Hai fatto peccare il popolo

Far peccare
Omelia per martedì 18 giugno 2024

Se tutti possiamo condizionarci a vicenda nel fare il bene o nel peccare, la responsabilità di chi ha un compito educativo è molto più grave.

Letture: 1Re 21,17-29; Sal 50 (51); Mt 5,43-48

Anche se oggi la Città e la Diocesi di Bergamo celebrano la festa del Patrono secondario san Gregorio Barbarigo (che ha Letture proprie), voglio fare una riflessione sulla Prima Lettura del giorno, per completare il discorso iniziato ieri.

Dio non è indifferente

Dicevo che Dio non rimane indifferente di fronte a vicende terribili come quella che abbiamo ascoltato ieri, ma scuote la coscienza dei responsabili.

Dio detesta il male e mette l’uomo che lo compie di fronte alle proprie responsabilità.

Lo fa sempre: attraverso il Suo Spirito che parla nel nostro intimo (quando la nostra coscienza non è obnubilata), oppure con la voce di persone che esercitano la profezia, parlando in Sua vece.

È ciò che ascoltiamo nel brano di oggi:

la parola del Signore fu rivolta a Elìa il Tisbìta: «Su, scendi incontro ad Acab, re d’Israele… è nella vigna di Nabot, ove è sceso a prenderne possesso. Poi parlerai a lui dicendo: “Così dice il Signore: Hai assassinato e ora usurpi!”».

Un dio troppo “umano”

I toni minacciosi e terribili delle sciagure che Elia preannuncia e promette ad Acab, Gezabele e tutti i loro discendenti lasciano intravedere un Dio adirato e vendicativo.

A tal proposito, invito, come sempre, a tenere conto del fatto che la Bibbia Parola di Dio scritta da uomini e, perciò, molto spesso Dio è troppo antropomorfizzato, ovvero: rappresentato né più né meno che come un uomo, semplicemente più potente.

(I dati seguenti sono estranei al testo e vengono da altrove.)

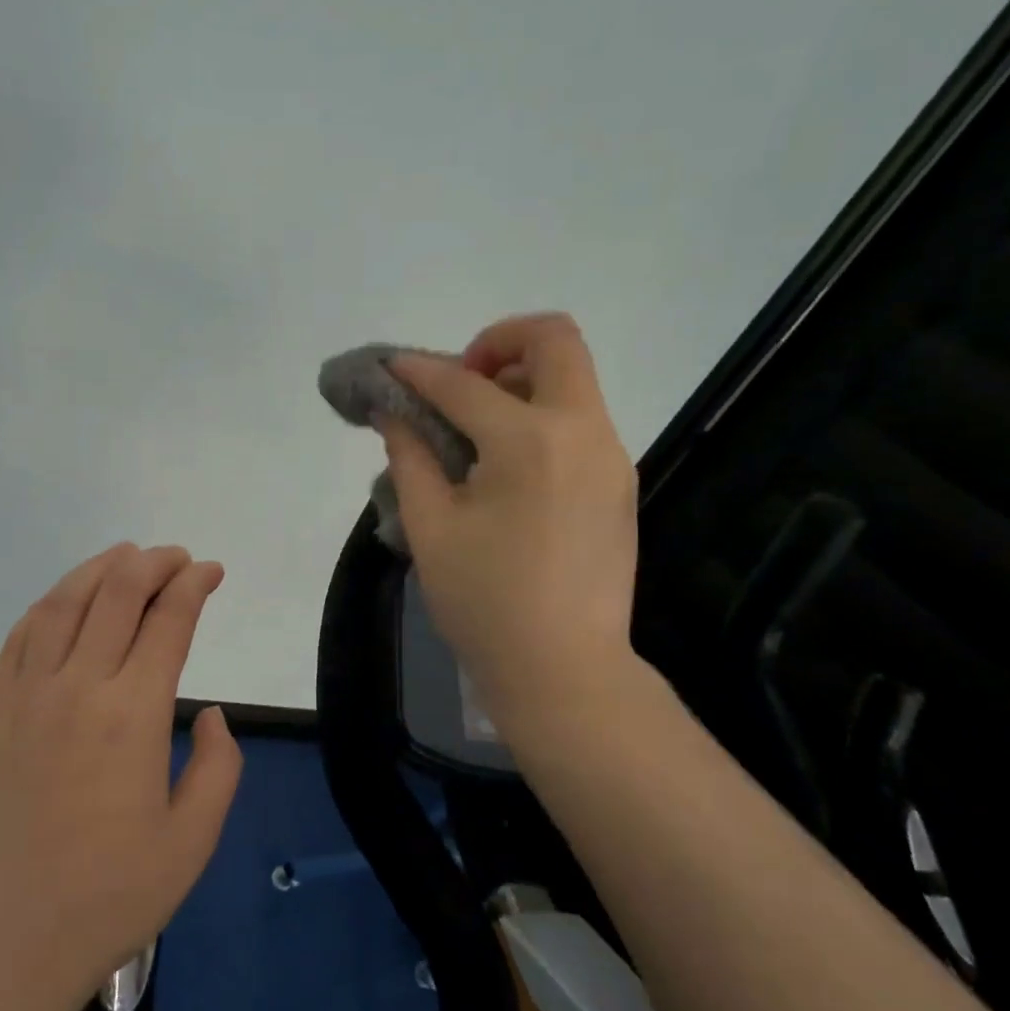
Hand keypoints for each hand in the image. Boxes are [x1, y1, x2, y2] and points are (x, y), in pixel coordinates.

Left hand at [0, 544, 240, 1010]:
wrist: (0, 946)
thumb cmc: (108, 898)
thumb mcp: (192, 841)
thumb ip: (219, 766)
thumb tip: (212, 715)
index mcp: (133, 715)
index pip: (168, 620)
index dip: (194, 585)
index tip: (211, 571)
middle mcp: (76, 687)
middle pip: (116, 594)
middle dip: (153, 563)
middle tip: (176, 558)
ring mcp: (23, 695)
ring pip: (63, 603)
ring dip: (99, 569)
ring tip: (126, 557)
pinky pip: (20, 636)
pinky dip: (50, 604)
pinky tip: (67, 600)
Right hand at [381, 313, 639, 742]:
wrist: (565, 671)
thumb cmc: (485, 602)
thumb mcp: (430, 527)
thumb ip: (409, 456)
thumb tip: (393, 413)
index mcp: (530, 442)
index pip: (464, 384)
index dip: (419, 371)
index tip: (390, 367)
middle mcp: (583, 431)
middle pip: (555, 339)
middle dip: (499, 341)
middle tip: (460, 381)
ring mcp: (610, 455)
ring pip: (573, 377)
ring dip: (521, 377)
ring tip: (476, 423)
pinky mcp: (619, 481)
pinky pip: (579, 418)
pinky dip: (539, 413)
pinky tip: (505, 461)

Più che altro, l’esagerazione nel preannunciare punizioni, serve a sottolineare ancor di più la gravità del male compiuto.

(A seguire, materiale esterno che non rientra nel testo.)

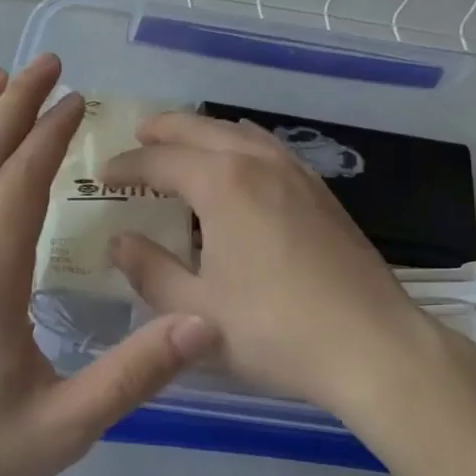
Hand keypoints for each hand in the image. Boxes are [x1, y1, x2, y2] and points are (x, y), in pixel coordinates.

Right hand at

Far peccare gli altri è grave

Quello su cui voglio richiamare l’attenzione, in mezzo a tutte le minacce, è che Dio non condanna solo il peccato personale di Acab (e della moglie), ma ancor di più il fatto di aver indotto a peccare il popolo:

«tu mi hai irritato e hai fatto peccare Israele».

Quella di Acab non è solo una responsabilità personale, ma sociale, collettiva: in quanto re e guida del popolo, aveva il compito di condurlo diritto per le vie del Signore, e invece l’ha portato all’idolatria!

Questa è una riflessione molto importante che dobbiamo fare tutti, specialmente chi ha responsabilità educative (genitori, insegnanti, preti, politici…): se tutti possiamo condizionarci a vicenda nel fare il bene o nel peccare, la responsabilità di chi ha un compito educativo è molto più grave.

Prevale la misericordia

Infine, richiamo la vostra attenzione sul fatto che questa pagina non è la sbrigativa soluzione giuridica che al delitto fa corrispondere un’adeguata punizione.

Noi siamo quelli del «chi rompe paga», quelli delle condanne immediate e senza appello; Dio, invece, crede sempre nella capacità di redenzione dell’uomo.

Di fronte ad Acab che si straccia le vesti, indossa un sacco sul suo corpo e digiuna, si corica con il sacco e cammina a testa bassa, Dio si impietosisce:

«Hai visto come Acab si è umiliato davanti a me? Poiché si è umiliato davanti a me, non farò venire la sciagura durante la sua vita; farò venire la sciagura sulla sua casa durante la vita di suo figlio».

Dio perdona sempre

Anche qui, vi invito a non leggere la cosa con categorie solo umane, ovvero come una semplice dilazione nel tempo (che oltretutto risulterebbe tremendamente ingiusta, facendo pagare ai figli le colpe del padre!): come Dio ha perdonato ad Acab nonostante il suo peccato tremendo, così sarà disposto a perdonare alle generazioni future se si pentiranno alla stessa maniera.

È la rivelazione del nome stesso di Dio a Mosè sul Sinai a testimoniarlo:

«Il Signore, il Signore, Dio misericordioso e pietoso, lento all’ira e ricco di amore e di fedeltà, che conserva il suo amore per mille generazioni, che perdona la colpa, la trasgressione e il peccato, ma non lascia senza punizione, che castiga la colpa dei padri nei figli e nei figli dei figli fino alla terza e alla quarta generazione» (cfr Es 34,5-7).

Se la punizione per chi non si pente attraversa tre o quattro generazioni, ancor di più la misericordia e il perdono verso chi si pente si moltiplica per i secoli eterni.